Transcribe the stretch of entries below from the line with "Entdecken Sie" through the line with "für Ihr Geschäft", exactly and with both ends included; leave out all other lines.

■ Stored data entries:

● ● ● ● ●

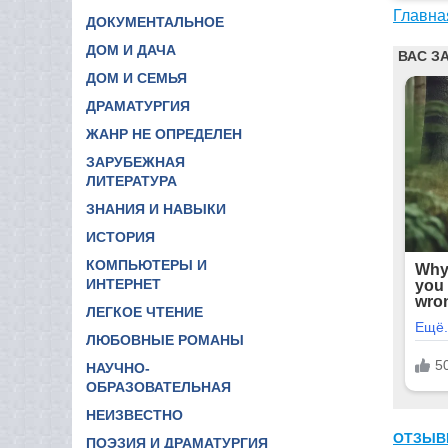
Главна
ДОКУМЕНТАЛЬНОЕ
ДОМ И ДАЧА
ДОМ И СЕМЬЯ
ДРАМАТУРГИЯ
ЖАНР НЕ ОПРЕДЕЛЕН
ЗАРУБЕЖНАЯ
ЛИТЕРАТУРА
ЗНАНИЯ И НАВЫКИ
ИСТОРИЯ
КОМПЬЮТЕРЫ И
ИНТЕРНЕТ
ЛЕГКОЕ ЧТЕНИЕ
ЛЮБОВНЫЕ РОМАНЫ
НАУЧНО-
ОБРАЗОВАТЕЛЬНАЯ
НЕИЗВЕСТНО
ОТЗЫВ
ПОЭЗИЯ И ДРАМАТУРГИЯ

● ● ● ● ●

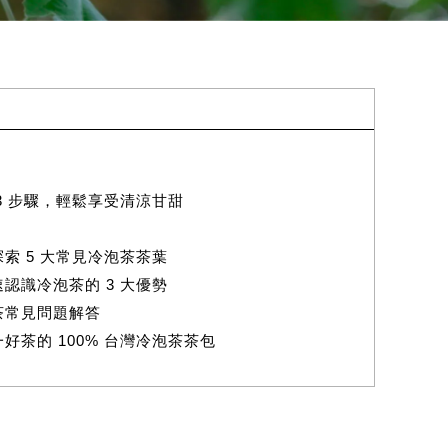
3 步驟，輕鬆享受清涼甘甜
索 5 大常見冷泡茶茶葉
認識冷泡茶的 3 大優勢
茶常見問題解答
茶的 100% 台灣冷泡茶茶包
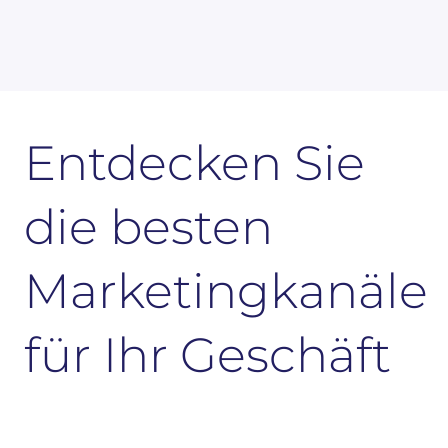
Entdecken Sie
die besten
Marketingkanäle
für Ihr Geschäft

● ● ● ● ●

■ Reply:
Entdecken Sie
die besten
Marketingkanäle
für Ihr Geschäft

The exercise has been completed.